Heaps Lab

Goals

To better understand a heap and priority queue by implementing different versions and applying them to solve problems.

Setup

Mount the COURSES drive and remember to save everything into STUWORK. If you don’t do this, everything you write will disappear when you log out!!!!

• Create a new folder in your STUWORK called HeapsLab
• Download the starter code and put it into your lab folder
• Open your HeapsLab folder in VSCode

Exercise 1: Max Heap

The reading showed you a min heap implementation, but we are going to want to have access to both a max and min heap for some of these problems. Since a max heap differs in very small ways from a min heap, this is a great time for inheritance!

1. Your first task is to edit the Heap in HeapStarter to be an abstract class with all the functionality that differs between min and max isolated in an abstract function. Determine the answers to these questions to guide you:
   • Which functions will differ between a min and a max heap?
   • How can you make a helper function that can encapsulate that difference? (Note, we want only one function to need to be abstract to reduce code duplication.)

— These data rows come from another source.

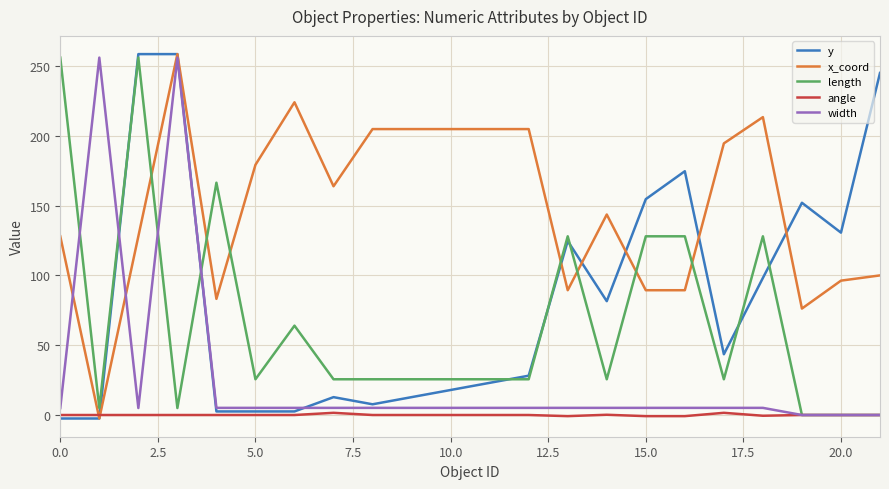

What is the sum of all y values?

1826.8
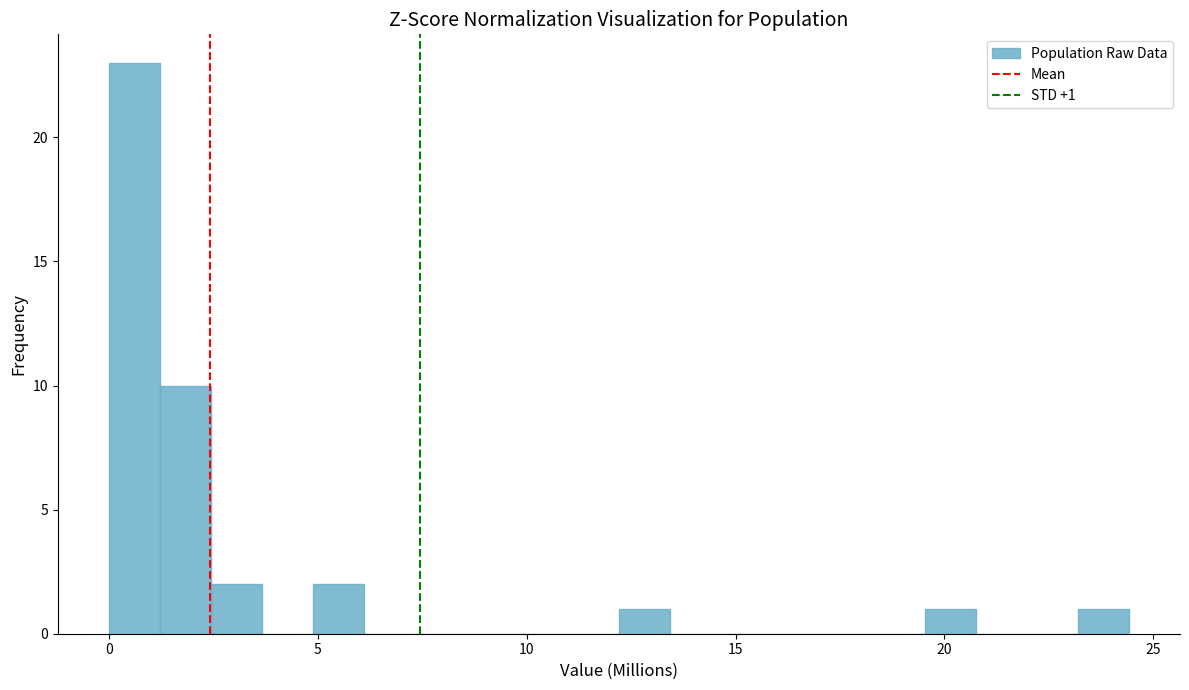

Read against the x-axis, roughly where is the centre of the tallest bar?

0.5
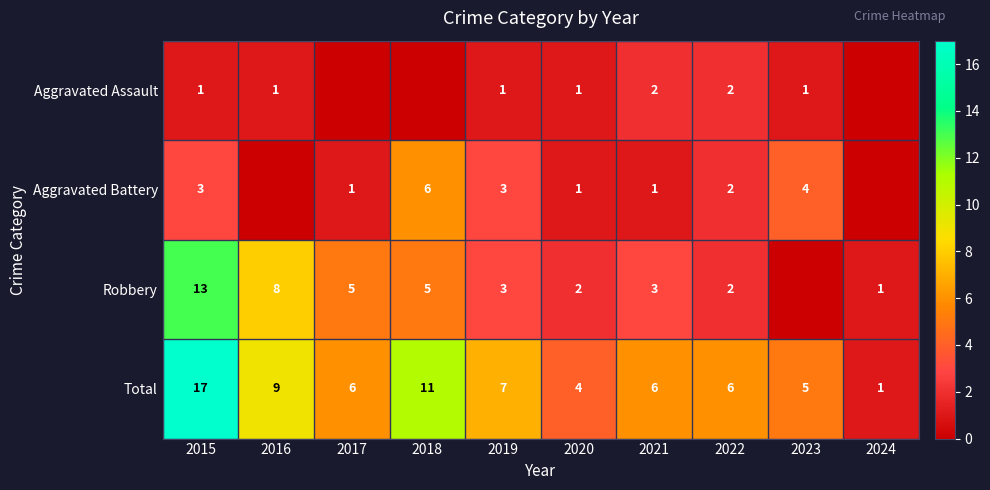

What is the difference between the maximum and minimum values in the Total series?

16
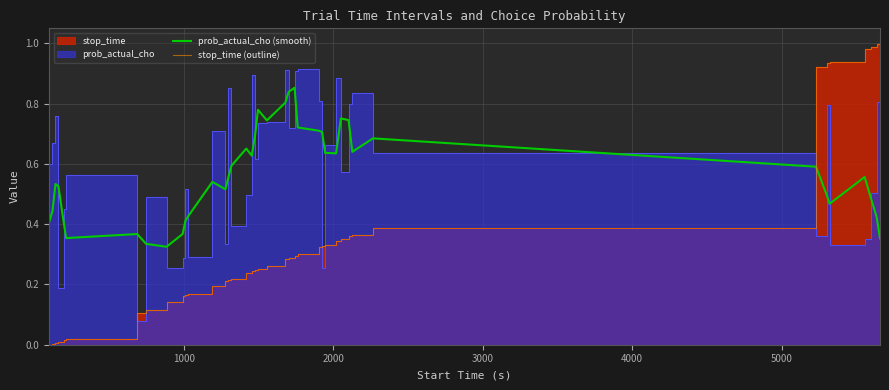

What is the minimum value for prob_actual_cho (smooth)?

0.3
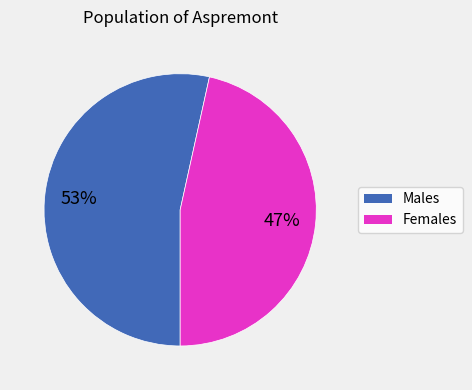

Is there a majority slice in this chart?

Yes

2. Once you have your plan in place, edit Heap to be abstract and create two new files MinHeap.kt and MaxHeap.kt that inherit from Heap (and import Heap), but have just a single function implemented.

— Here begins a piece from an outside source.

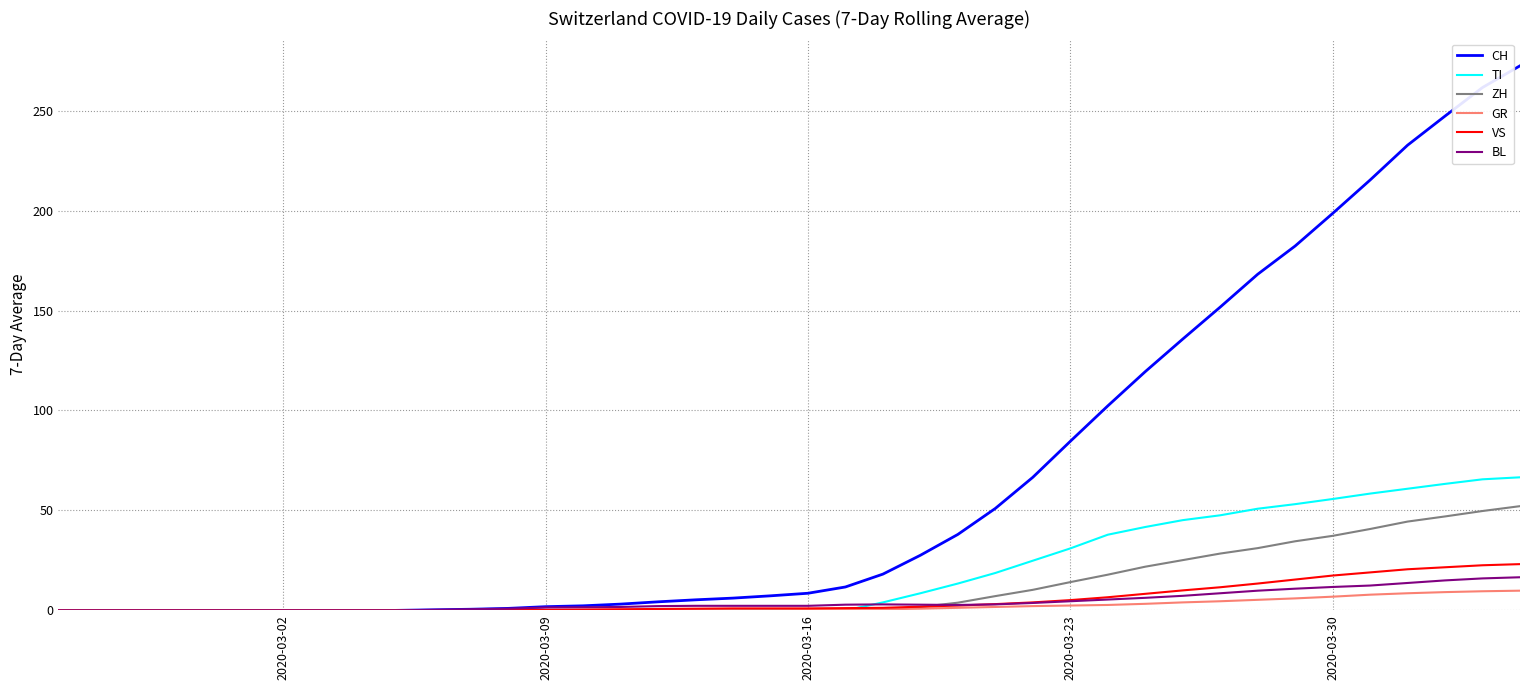

Which series has the largest total across all categories?

CH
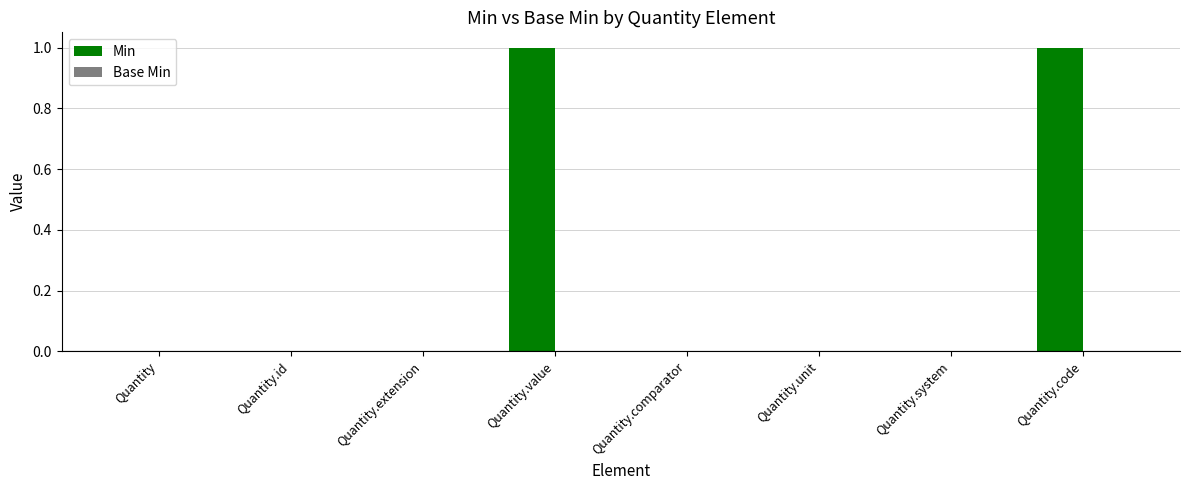

The value at Quantity.unit is 0. True or false?

True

3. Test both of them by adapting the test code from the reading:

   fun main() {
    val myPq = BinaryHeapPriorityQueue<Int>()
    myPq.insert(5)
    myPq.insert(7)
    myPq.insert(3)
    myPq.insert(11)
    println("Min value: " + myPq.peek())
   
    println("Deleting items: ")
    println(myPq.delete())
    println(myPq.delete())
    println(myPq.delete())
    println(myPq.delete())
   }
   

4. Remember that you can compile multiple Kotlin files together by just including them all on the kotlinc line:

   kotlinc HeapStarter.kt MinHeap.kt
   kotlinc HeapStarter.kt MaxHeap.kt
   kotlin MinHeapKt
   kotlin MaxHeapKt
   

Exercise 2: MedianTracker

A combination of a min and a max heap can be used to efficiently track the median of a sequence of numbers on the fly. Create a new class (in a new file) called MedianTracker that contains the following:

• a MinHeap and MaxHeap of Ints,
• a function fun insert(element: Int) that places the new element in the appropriate heap and rebalances the heaps if necessary,
• a function fun getMedian(): Double? that returns the middle value if there are an odd number of elements in the MedianTracker or the mean of the two middle values if there are an even number of elements; if the tracker is empty, you should return null,
• a toString that returns a string representation of both of the heaps (you can just call their toString functions here).

Here is some basic test code, though you should add to it to be sure of your functionality:

fun main() {
    val tracker = MedianTracker()
    tracker.insert(5)
    println(tracker.getMedian()) // 5.0
    tracker.insert(7)
    println(tracker.getMedian()) // 6.0
    tracker.insert(3)
    println(tracker.getMedian()) // 5.0
    tracker.insert(11)
    println(tracker.getMedian()) // 6.0

    println("Tracker state: $tracker")
    tracker.insert(1)
    println(tracker.getMedian()) // 5.0

}

Exercise 3: To-do list

Let’s implement that todo list tracker! You’ll want a small class to track tasks along with their priority that can also compare itself, so here you go:

data class Task(val description: String, var priority: Int): Comparable<Task> {
    override fun compareTo(other: Task): Int {
        return this.priority - other.priority
    }
}

1. You should first:
   • Create a ToDoList class that inherits from MinHeap<Task>
   • Create some wrapper functions addTask(task: Task), checkNextTask() and completeNextTask() that call the appropriate MinHeap functions
2. Sometimes you need to update the priority of tasks (like when a due date gets extended!). Update your ToDoList class to have an updateTaskPriority(description: String, newPriority: Int) function. To do this efficiently, you’ll need to also have a map that keep track of the indices of tasks within the heap, so that you can go right to them. Think carefully about how you can implement that by answering these questions:
   • Where in the Heap code does the index of an item change? How can you make sure that your indices get properly updated then?
   • How can you correctly move the updated task up or down in the heap?
3. Another useful functionality for your to-do list would be to adjust everything else when something really important comes up. Figure out how to implement a increaseAllGreaterPriorities function that would increment the priority levels of everything less important than the new item.

Submission

Submit your completed MedianTracker and ToDoList to Moodle for an extra engagement credit.

Extra: Alternate Priority Queue

While a heap is a great way to implement a priority queue if all you want is the top priority item, it doesn’t work as well if you want a specific range of priority items. For example, if I’m making my to-do list for the day, I might want the items that are priority 1-3 and then 4-10. In this case, you would actually want to use a balanced binary search tree to implement the priority queue. Adapt either your 2-3 tree code or the reading’s AVL tree code to serve as a priority queue for your todo list.